[Opening EXERCISE PASSAGE section]

At college in 2010, Chris bumps into Samantha (Sam) twice and starts helping her with her "safety buddies" program. A now 30-year-old Jorge meets Leslie, a flight attendant on his flight. He is the son of the Cuban owner of the rum brand Bolivar. While spending time with Jorge in Hawaii, Leslie asks him about his cough and scar and he tells her about his condition off-screen. Jorge later proposes to Leslie.

In 2011, Chris, before taking his driving test, fills out a form at the DMV indicating his willingness to be an organ donor. He tells Sam that she must go on a date with him if he passes the test, so they have their first date that night. Sam meets Chris' family during Easter break. Jorge and Leslie get married, without his parents, who disapprove of their son marrying an American woman.

While hanging out with Sam and his two best friends in the dorm, Chris suddenly falls and loses consciousness, and he is next being wheeled into the operating room as in the opening scene. Later, a doctor comes into his room, where Sam and Chris' parents and brother are present.

When Chris wakes up, he tells Sam he wants to ask her something and we then see their wedding. At this point, Chris, the narrator, mentions that years earlier Jorge and Leslie lived a life similar to that of him and Sam but that there were some painful differences.

Leslie is shown crying next to a baby crib while Sam is shown to be pregnant. A doctor tells Jorge and Leslie that they cannot have children. Chris and Sam go to Lamaze classes together, while Jorge's cough gets worse. Jorge is shown with an oxygen tank, while Chris and Sam are shown with their baby. A doctor tells Jorge and Leslie that a matching lung has been found, so he is wheeled into surgery.

Chris is promoted to lieutenant firefighter and arrives home to share the news with Sam and their son. As the narrator, he says that this is not what actually happened, and the film returns to him being wheeled into the operating room.

After running numerous tests, the doctor informs Sam and Chris' family that he has had an aneurysm, but is expected to be fine, as his condition is usually not fatal. However, the next morning, the doctor informs Sam and Chris' family that his condition has worsened severely and he is braindead.

The hospital has found suitable recipients in need of heart, lungs, liver, pancreas, kidneys and eyes, which Chris can donate. The receivers of the organs are shown getting their phone calls. Chris' family is met by his friends who are holding a candlelight vigil in front of the hospital.

[Closing EXERCISE PASSAGE section]
[Opening MATERIAL SHOWN section]

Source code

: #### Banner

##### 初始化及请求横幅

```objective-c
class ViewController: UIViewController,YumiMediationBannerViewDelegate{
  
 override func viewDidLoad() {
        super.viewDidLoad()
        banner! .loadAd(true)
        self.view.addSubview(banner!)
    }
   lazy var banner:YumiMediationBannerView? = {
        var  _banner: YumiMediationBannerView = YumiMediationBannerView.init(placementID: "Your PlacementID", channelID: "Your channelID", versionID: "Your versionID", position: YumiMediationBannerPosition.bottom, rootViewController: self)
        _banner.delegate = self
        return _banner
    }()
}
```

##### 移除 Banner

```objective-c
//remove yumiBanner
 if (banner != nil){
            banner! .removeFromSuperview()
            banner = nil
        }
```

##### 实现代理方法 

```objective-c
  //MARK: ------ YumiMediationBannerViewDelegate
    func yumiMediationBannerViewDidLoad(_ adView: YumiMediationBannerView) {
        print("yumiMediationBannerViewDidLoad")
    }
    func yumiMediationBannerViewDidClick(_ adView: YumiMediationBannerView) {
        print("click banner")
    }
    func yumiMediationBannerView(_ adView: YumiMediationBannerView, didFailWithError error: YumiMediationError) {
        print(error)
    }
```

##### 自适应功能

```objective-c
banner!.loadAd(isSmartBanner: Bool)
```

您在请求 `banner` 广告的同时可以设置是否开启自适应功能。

[Closing MATERIAL SHOWN section]

Copy the part of the plot summary starting with "The hospital has" and going on through "of the hospital.", changing "candlelight vigil" to "silent vigil".

§ RESULT FOR THIS EXERCISE
The hospital has found suitable recipients in need of heart, lungs, liver, pancreas, kidneys and eyes, which Chris can donate. The receivers of the organs are shown getting their phone calls. Chris' family is met by his friends who are holding a silent vigil in front of the hospital.